Regular Beer (1 Can) and Peanuts (100 G)
Dinner
114 mg/dL
avg. peak value
Usually causes a medium spike
Avg. Food Score on Ultrahuman App
Ultrahuman Users got a STABLE response
How to consume Peanuts, Regular Beer without glucose spikes
Portion Control
Limit your consumption of peanuts and regular beer to smaller servings. This can help reduce the impact on your blood glucose levels.
Pair with Protein
Combine peanuts and regular beer with protein-rich foods like grilled chicken or turkey.
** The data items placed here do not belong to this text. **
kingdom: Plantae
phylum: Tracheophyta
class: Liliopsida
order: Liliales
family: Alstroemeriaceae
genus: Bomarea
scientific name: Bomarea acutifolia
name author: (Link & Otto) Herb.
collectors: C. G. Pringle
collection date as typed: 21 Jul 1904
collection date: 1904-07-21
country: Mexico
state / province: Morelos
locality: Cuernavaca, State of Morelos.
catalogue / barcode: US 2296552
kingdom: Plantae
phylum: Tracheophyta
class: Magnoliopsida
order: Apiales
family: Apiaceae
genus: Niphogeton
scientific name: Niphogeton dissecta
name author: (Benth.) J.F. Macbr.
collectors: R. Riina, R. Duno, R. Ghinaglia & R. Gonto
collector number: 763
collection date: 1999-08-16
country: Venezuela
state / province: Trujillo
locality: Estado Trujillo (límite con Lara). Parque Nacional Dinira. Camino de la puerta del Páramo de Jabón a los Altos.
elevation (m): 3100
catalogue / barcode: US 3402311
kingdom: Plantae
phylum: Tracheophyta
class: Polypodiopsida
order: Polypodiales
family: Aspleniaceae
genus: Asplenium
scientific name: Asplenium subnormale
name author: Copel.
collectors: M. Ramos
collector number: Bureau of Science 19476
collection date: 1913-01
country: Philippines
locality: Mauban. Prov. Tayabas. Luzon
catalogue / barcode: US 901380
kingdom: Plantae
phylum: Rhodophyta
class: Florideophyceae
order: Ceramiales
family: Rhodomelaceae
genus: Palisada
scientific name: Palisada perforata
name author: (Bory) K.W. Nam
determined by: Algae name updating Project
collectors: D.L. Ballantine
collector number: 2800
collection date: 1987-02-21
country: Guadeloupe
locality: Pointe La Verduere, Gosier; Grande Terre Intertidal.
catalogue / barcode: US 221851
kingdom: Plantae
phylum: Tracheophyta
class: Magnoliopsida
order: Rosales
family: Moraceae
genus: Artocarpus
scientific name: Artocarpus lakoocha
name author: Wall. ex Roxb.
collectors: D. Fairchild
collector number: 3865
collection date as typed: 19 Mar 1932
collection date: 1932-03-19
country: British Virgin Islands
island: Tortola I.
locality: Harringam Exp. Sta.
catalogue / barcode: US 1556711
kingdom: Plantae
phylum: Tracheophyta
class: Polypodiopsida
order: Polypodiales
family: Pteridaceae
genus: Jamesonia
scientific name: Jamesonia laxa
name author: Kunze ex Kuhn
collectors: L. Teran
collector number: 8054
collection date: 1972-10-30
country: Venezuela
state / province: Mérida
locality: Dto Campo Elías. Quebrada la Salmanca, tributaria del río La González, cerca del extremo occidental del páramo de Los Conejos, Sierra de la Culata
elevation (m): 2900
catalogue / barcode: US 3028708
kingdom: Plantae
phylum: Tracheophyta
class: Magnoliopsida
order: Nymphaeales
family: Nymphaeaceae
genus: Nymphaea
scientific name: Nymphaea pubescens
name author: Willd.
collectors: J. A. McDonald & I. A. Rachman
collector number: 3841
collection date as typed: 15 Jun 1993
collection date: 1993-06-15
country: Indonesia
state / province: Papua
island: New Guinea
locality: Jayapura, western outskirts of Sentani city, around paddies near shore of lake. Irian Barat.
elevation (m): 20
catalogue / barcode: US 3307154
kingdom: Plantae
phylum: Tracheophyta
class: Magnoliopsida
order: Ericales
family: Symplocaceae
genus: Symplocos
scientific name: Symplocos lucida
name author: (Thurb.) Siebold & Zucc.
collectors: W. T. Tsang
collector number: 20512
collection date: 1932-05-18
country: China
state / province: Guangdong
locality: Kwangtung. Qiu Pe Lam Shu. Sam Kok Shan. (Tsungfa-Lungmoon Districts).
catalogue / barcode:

Protein can help slow down the absorption of carbohydrates.
Add Fiber
Incorporate high-fiber foods such as lentils, chickpeas, or quinoa into your meal. Fiber can help stabilize blood sugar levels.
Choose Low-Carb Alternatives
Opt for lower-carb beers, such as light beer, which typically have fewer carbohydrates than regular beer.
Stay Hydrated
Drink plenty of water before and during your meal. Proper hydration can aid in glucose regulation.
Incorporate Healthy Fats
Add sources of healthy fats, like avocado or olive oil, to your meal. These can help slow the absorption of carbohydrates.
Include Leafy Greens
Add a side of leafy greens like spinach or kale to your meal. These vegetables are low in carbohydrates and can help moderate blood sugar spikes.
Exercise Regularly
Engage in regular physical activity, such as a brisk walk after meals. Exercise can help improve insulin sensitivity and lower blood glucose levels.
Monitor Timing
Try eating peanuts and drinking beer earlier in the day when your body may be more efficient at processing glucose.
Consider Fermented Foods
Include fermented foods like kimchi or sauerkraut in your meal. These foods can support gut health and may influence glucose metabolism.